Frequently Asked Questions
How much is each company investing in OpenAI?
Amazon could invest up to $50 billion, SoftBank as much as $30 billion, and Nvidia roughly $20 billion, according to Bloomberg. Microsoft would round out the first tranche. The funds will arrive in installments throughout 2026, not as a single payment.
What is OpenAI's current valuation?
OpenAI's pre-money valuation sits at $730 billion. Including the new funding, the post-money valuation could exceed $850 billion, up from the $830 billion initially expected. That would make it the most valuable private company in history.
Why does OpenAI need $100 billion?
The money funds AI infrastructure: data centers, GPUs and cloud computing contracts. CEO Sam Altman has said OpenAI expects to spend trillions on infrastructure over time. Training frontier models and serving hundreds of millions of daily users requires massive and growing compute capacity.

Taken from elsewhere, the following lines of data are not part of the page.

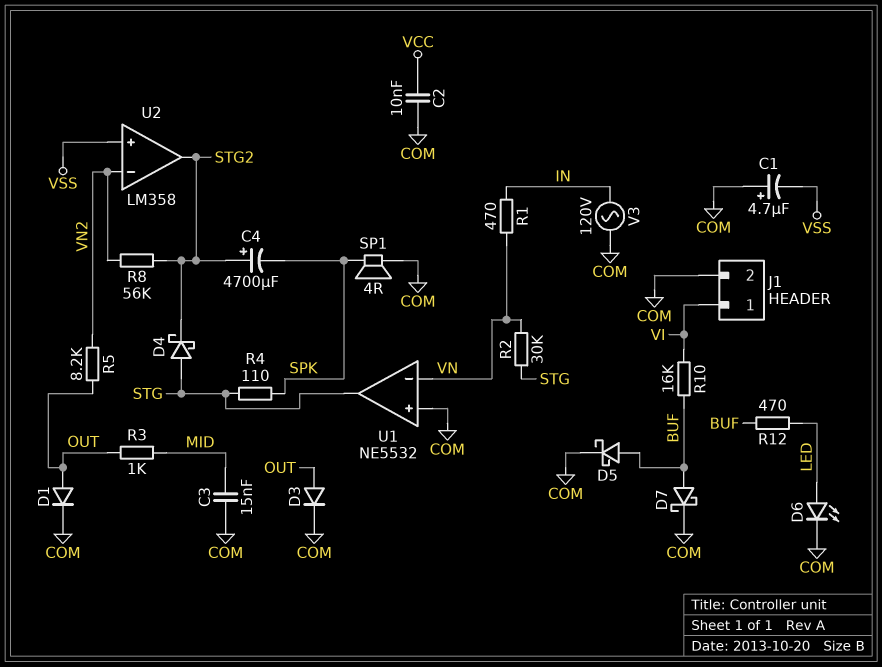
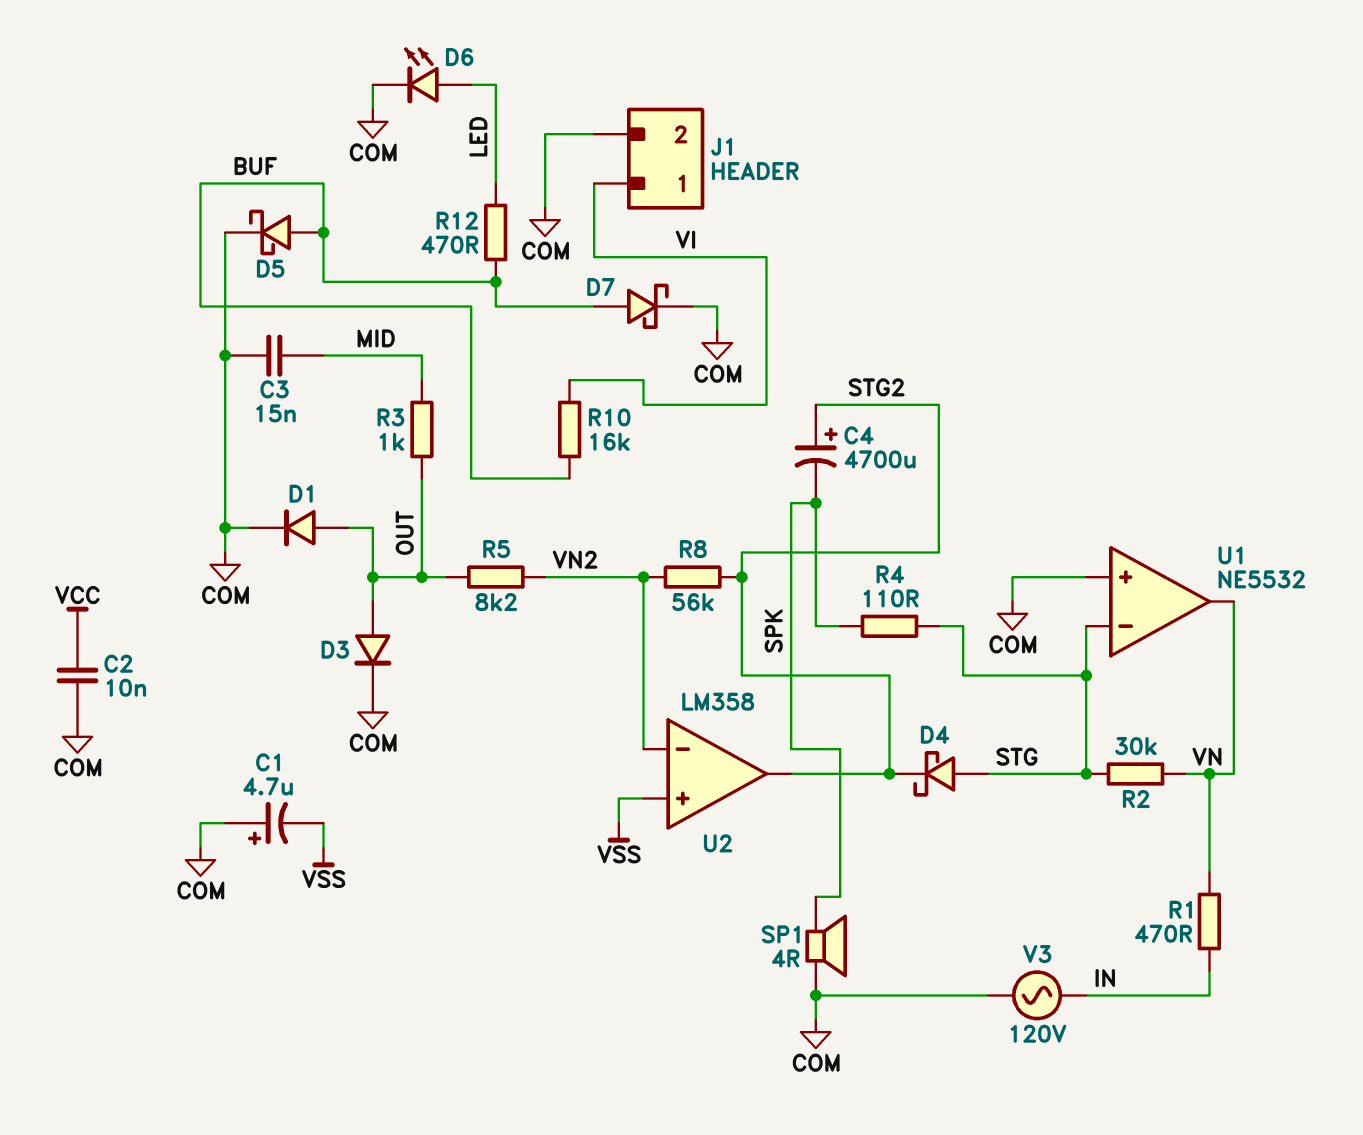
U1 pin in-: VN -> STG
U1 pin out: STG -> VN

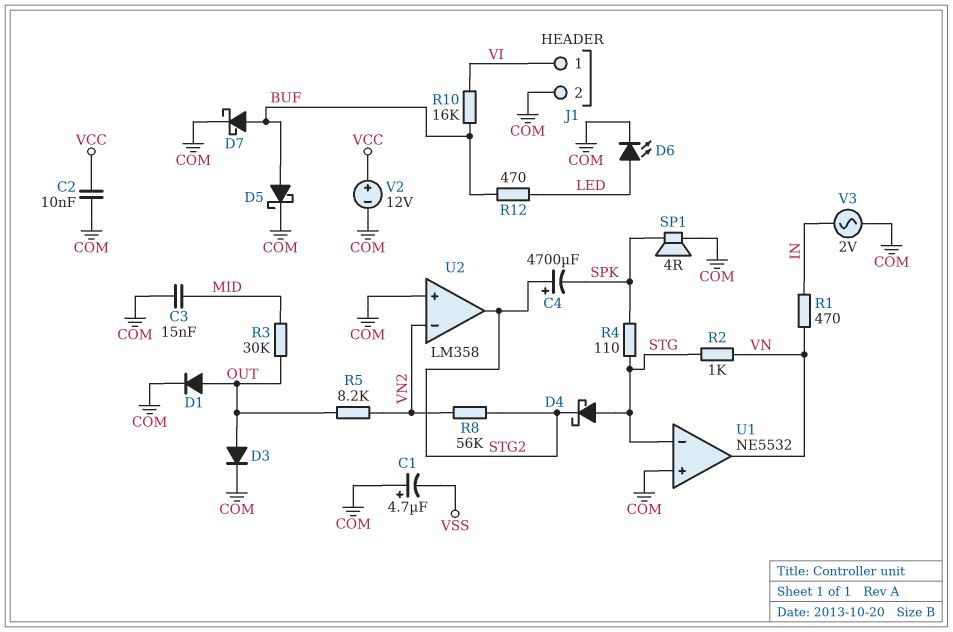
R2: 30k (STG, VN) -> 1k (STG, VN)
R3: 1k (MID, OUT) -> 30k (MID, OUT)
U2 pin in+: VSS -> COM
V2: none -> 12V (plus VCC, minus COM)
V3: AC 120V (COM, IN) -> AC 2V (COM, IN)

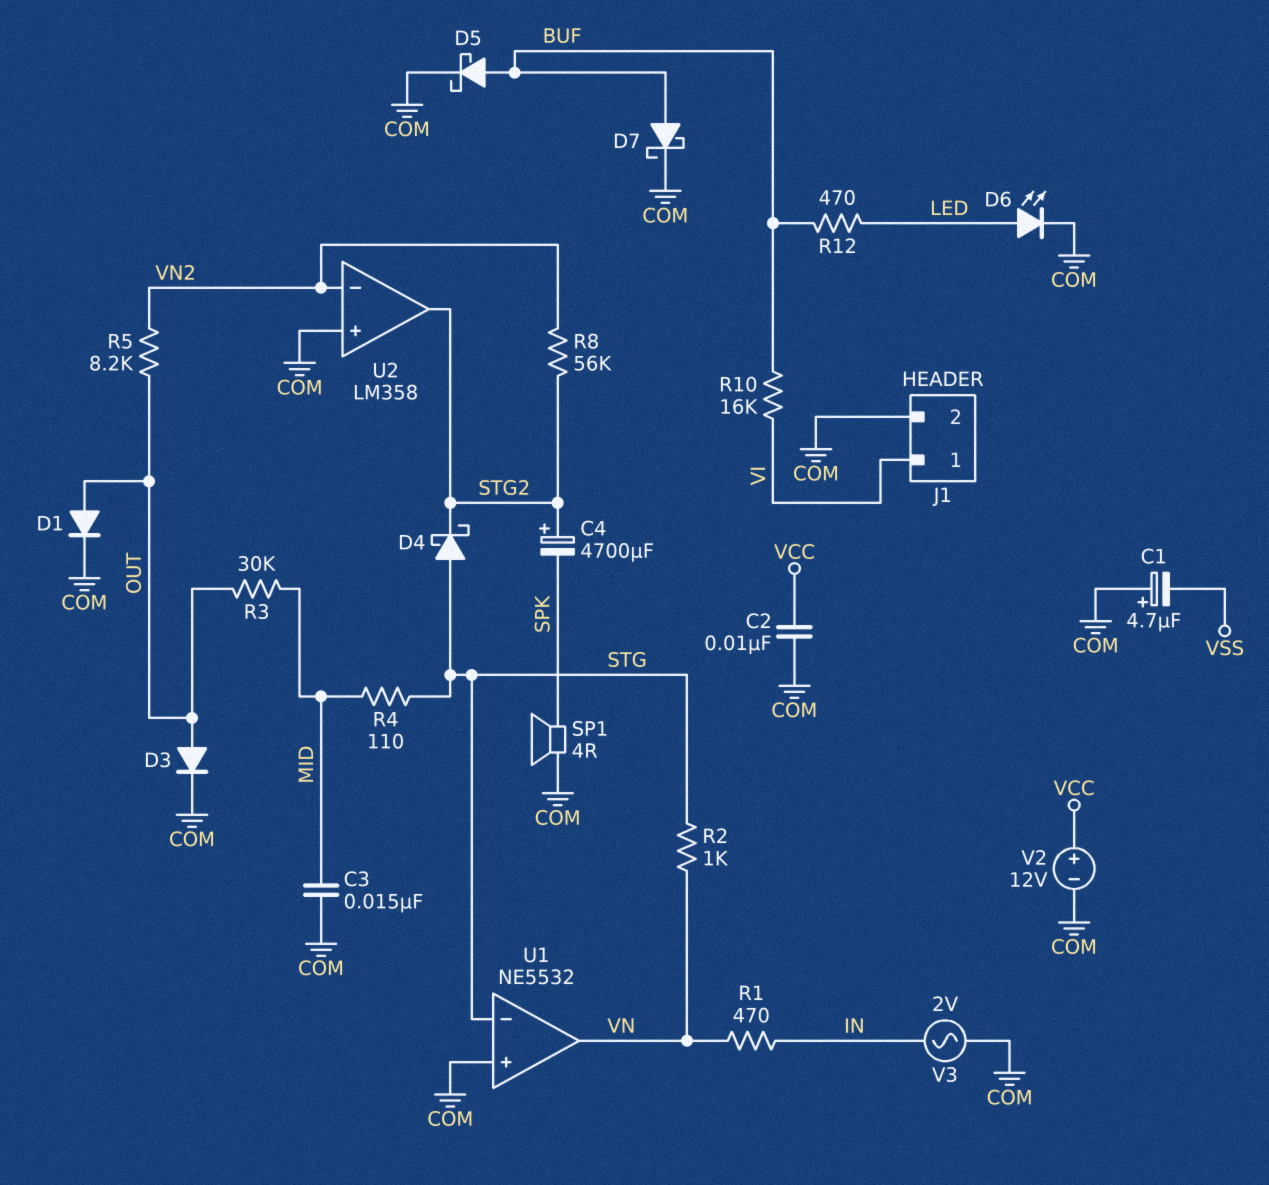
R4: 110 (SPK, STG) -> 110 (MID, STG)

When will OpenAI become profitable?
Not until at least 2029, by most estimates. The company's roughly 4,000 employees averaged $1.5 million each in stock-based compensation in 2025. OpenAI is also pursuing an IPO later this year, which could provide an exit for early investors.
How does this compare to other AI funding rounds?
Anthropic closed a $30 billion Series G last week at a $380 billion valuation. In total, 17 U.S.-based AI companies raised rounds of $100 million or more in the first seven weeks of 2026 alone. The $100 billion figure matches what the entire U.S. venture capital industry invested across all sectors in 2023.